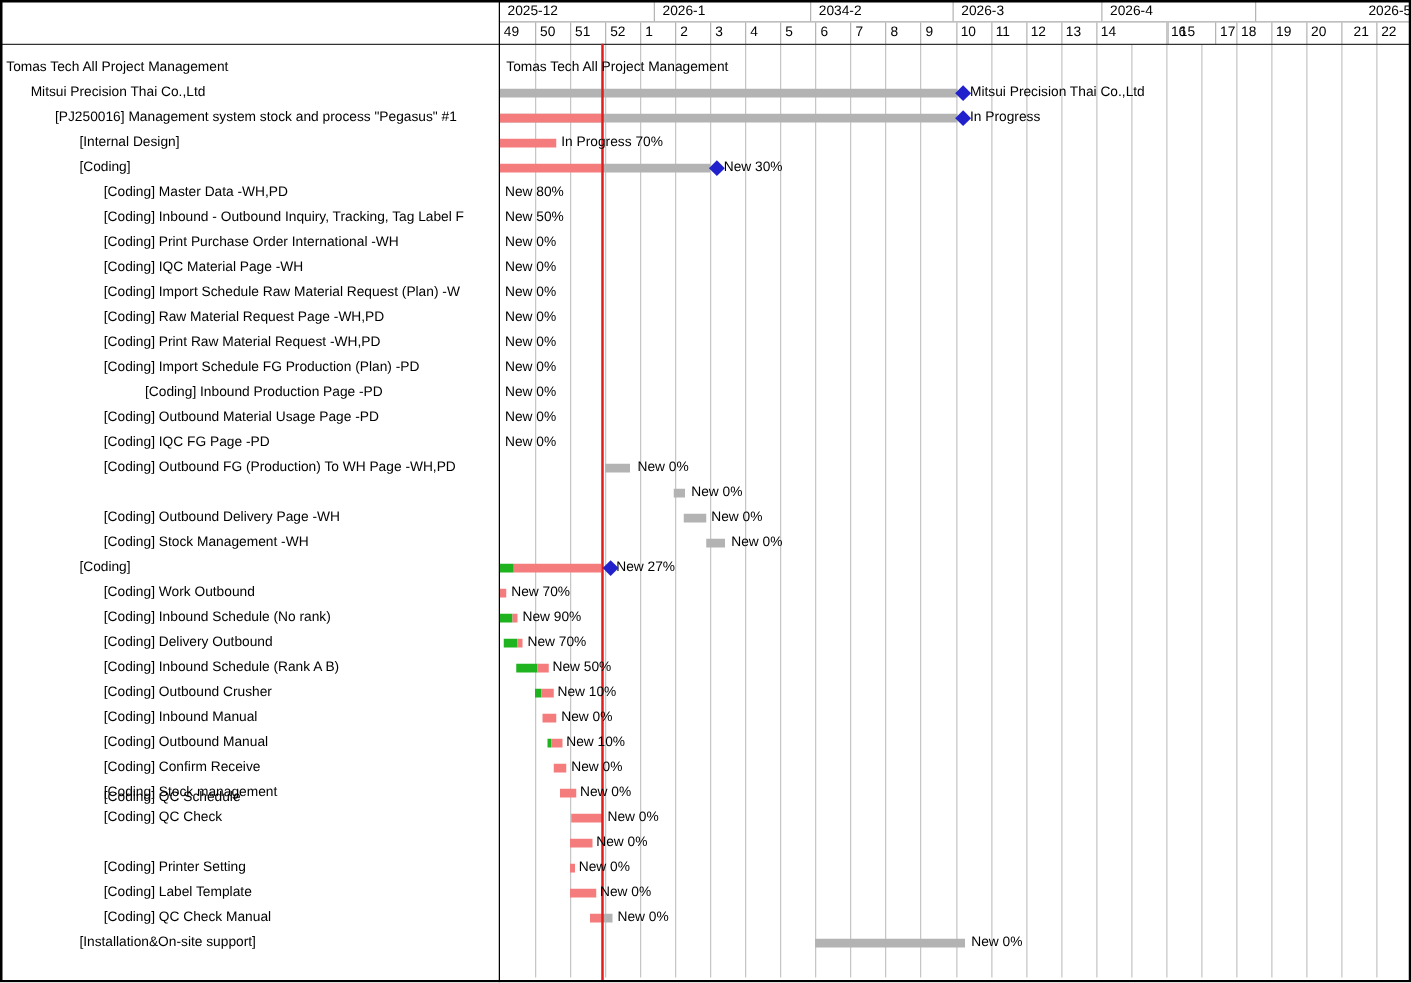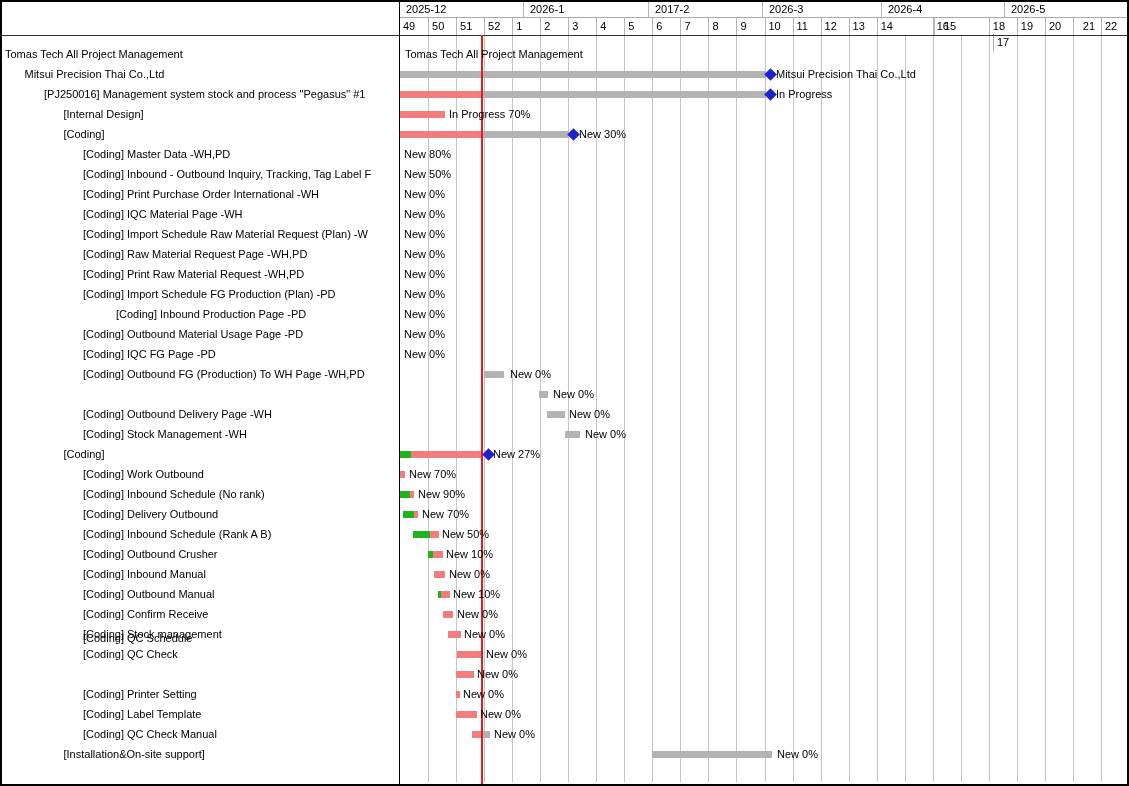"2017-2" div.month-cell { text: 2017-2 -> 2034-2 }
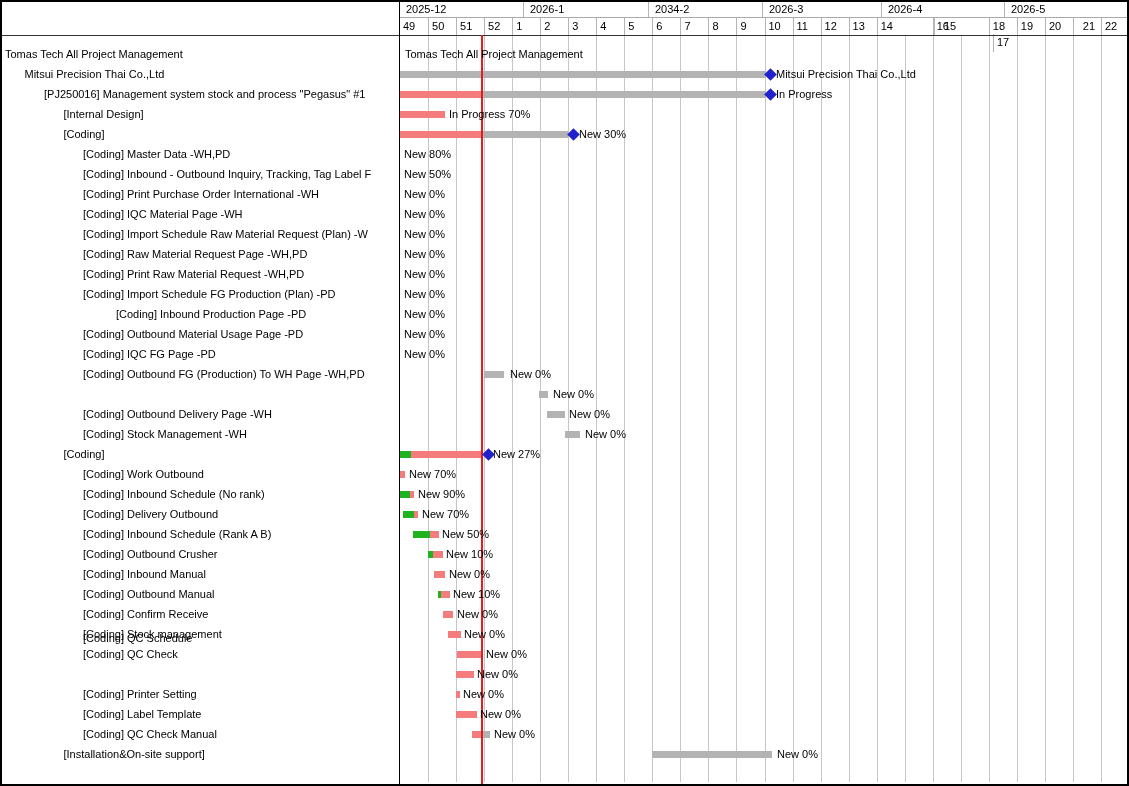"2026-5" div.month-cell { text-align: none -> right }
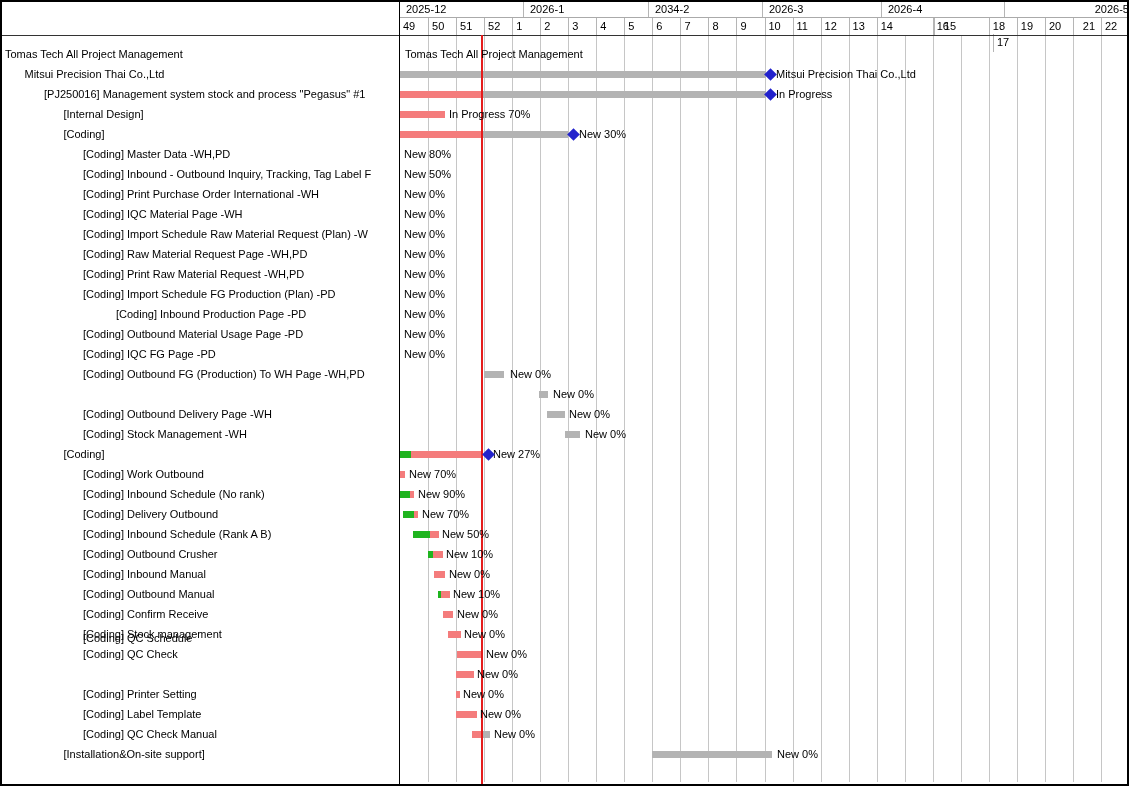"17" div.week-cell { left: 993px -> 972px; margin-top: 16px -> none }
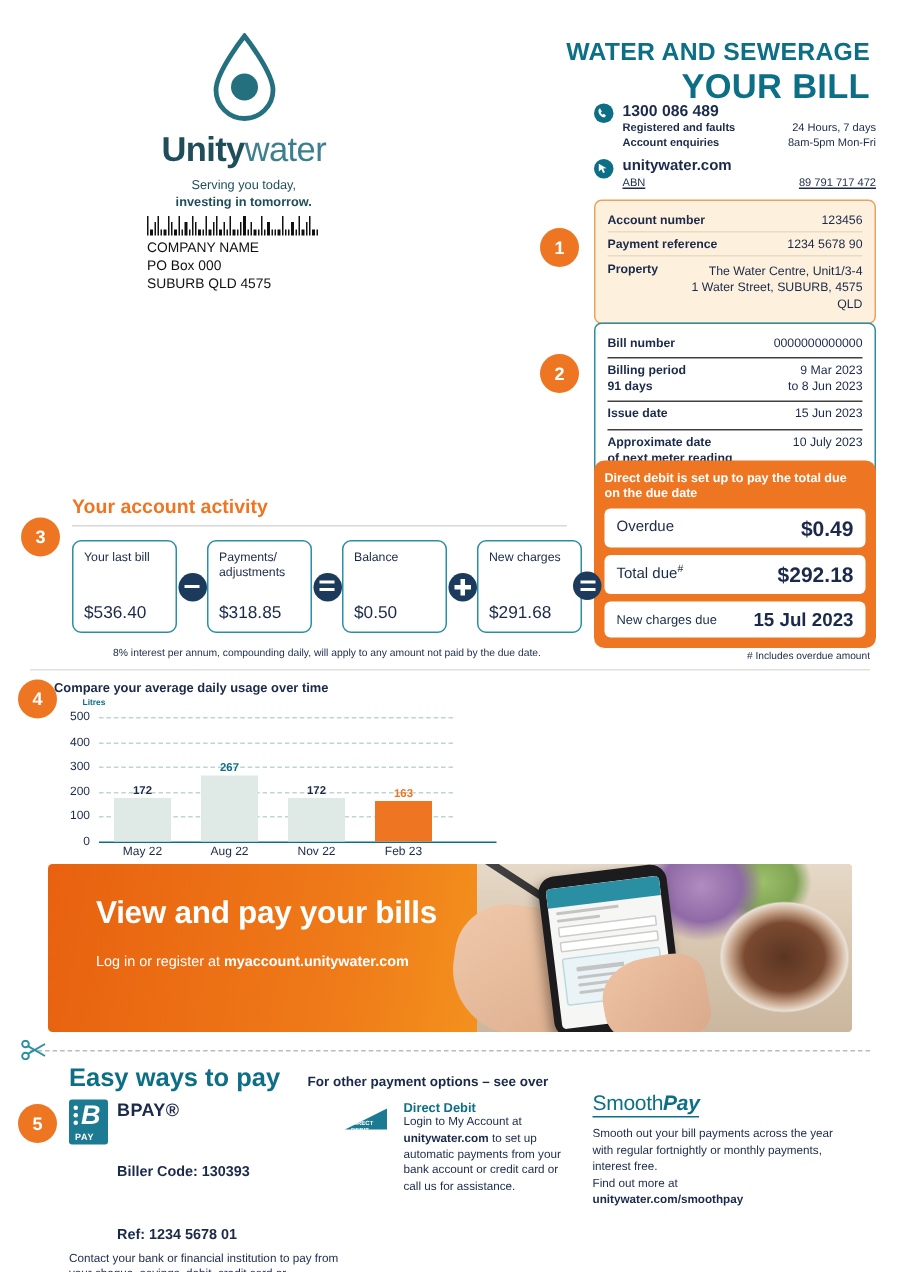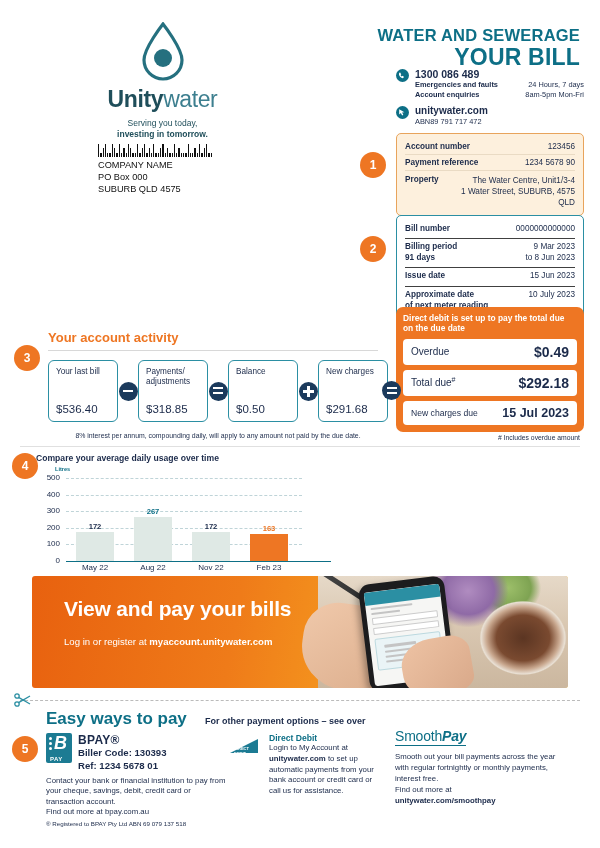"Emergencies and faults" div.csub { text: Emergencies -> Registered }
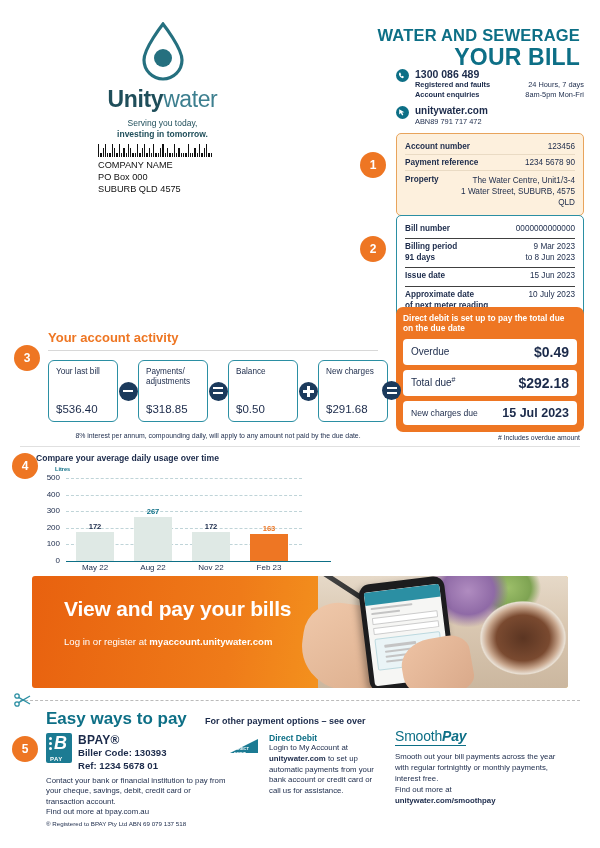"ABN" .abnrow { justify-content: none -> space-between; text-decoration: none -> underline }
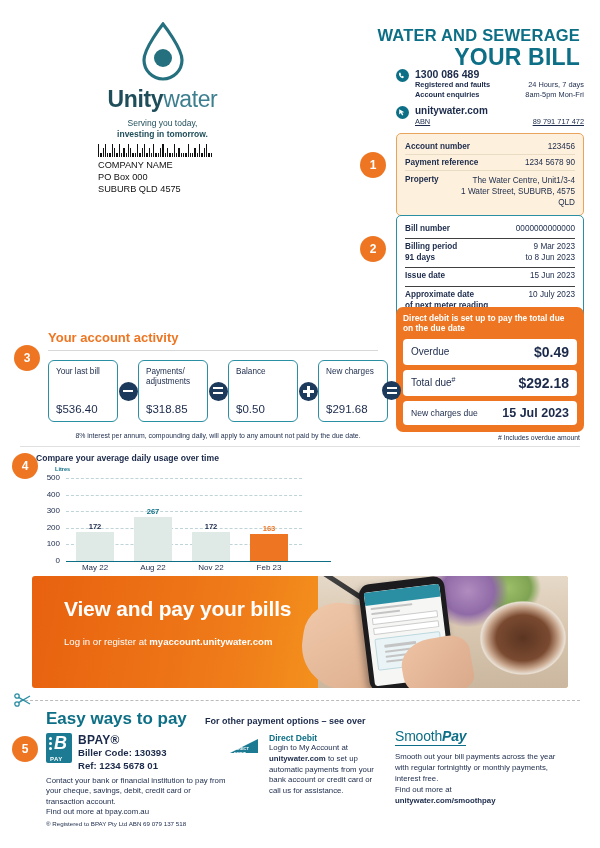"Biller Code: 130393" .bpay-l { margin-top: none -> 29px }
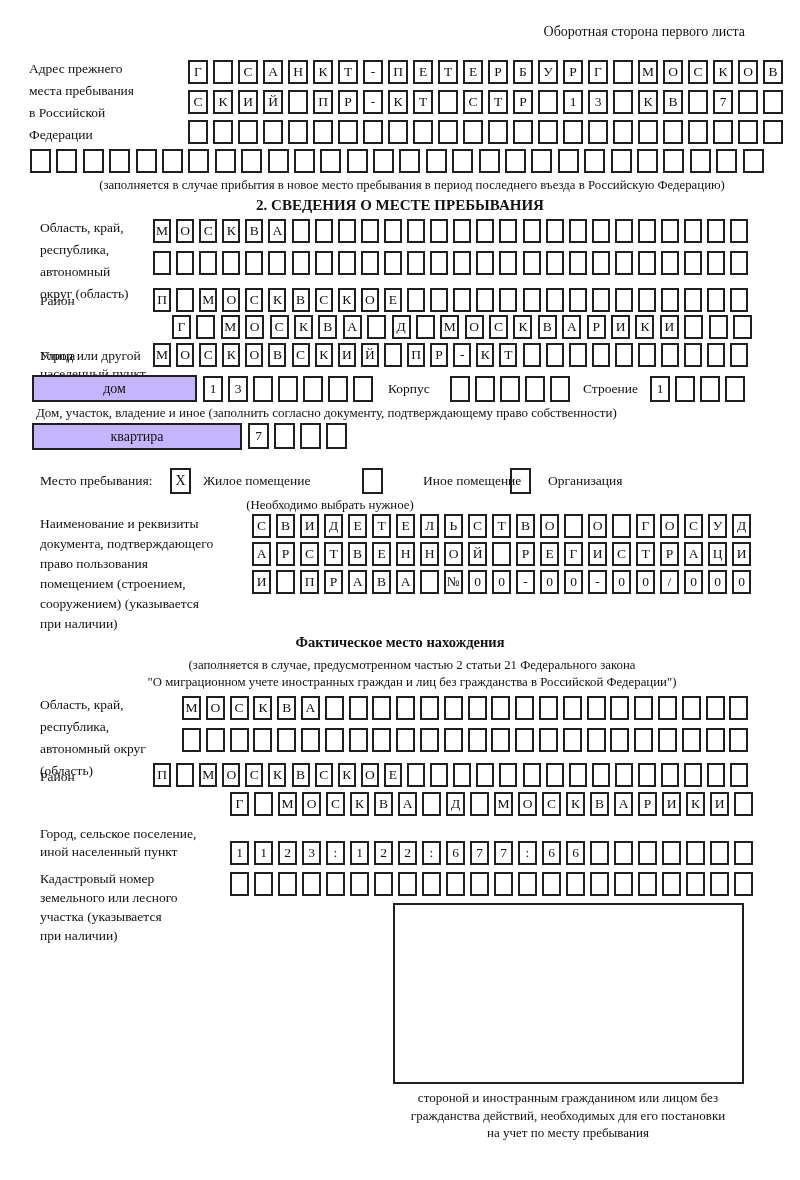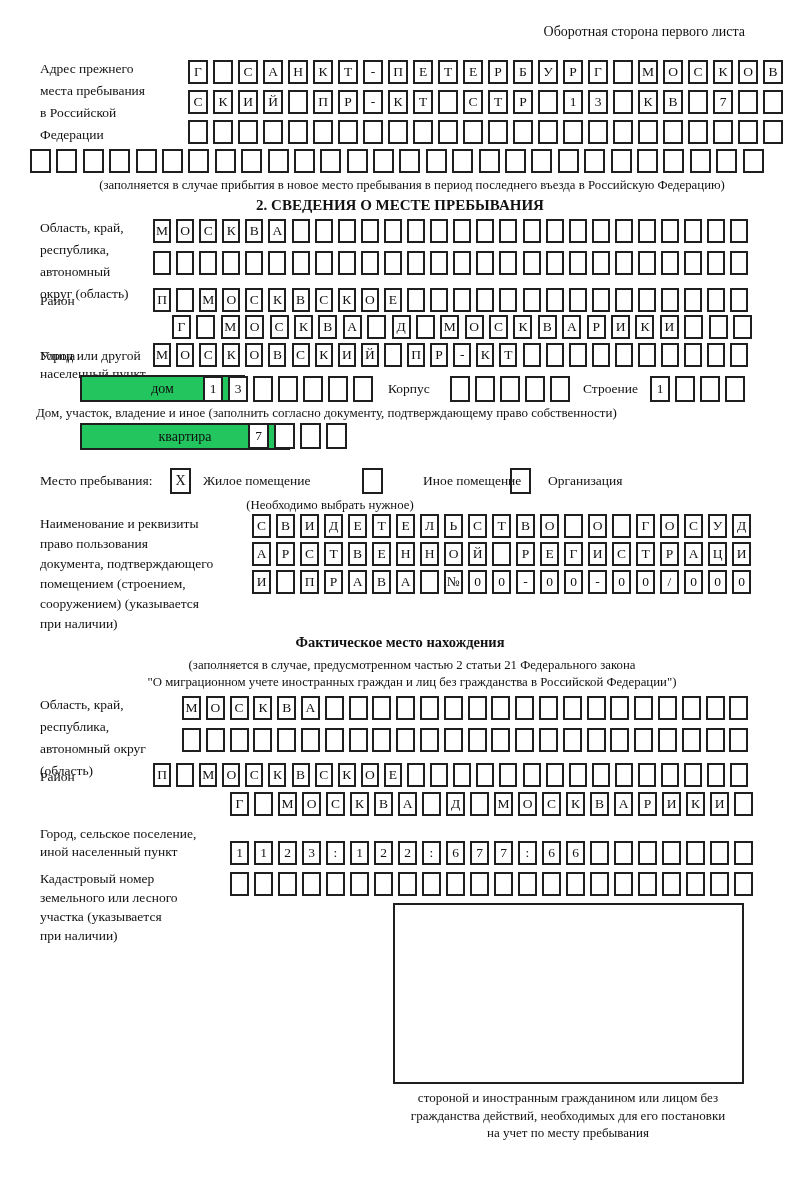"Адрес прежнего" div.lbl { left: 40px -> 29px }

————————

Exercise prompt: Please output every record above exactly. Leave the pictures out.

Solution to this problem:
"2017-2" div.month-cell { text: 2017-2 -> 2034-2 }
"2026-5" div.month-cell { text-align: none -> right }
"17" div.week-cell { left: 993px -> 972px; margin-top: 16px -> none }
"Emergencies and faults" div.csub { text: Emergencies -> Registered }
"ABN" .abnrow { justify-content: none -> space-between; text-decoration: none -> underline }
"Biller Code: 130393" .bpay-l { margin-top: none -> 29px }
"Адрес прежнего" div.lbl { left: 40px -> 29px }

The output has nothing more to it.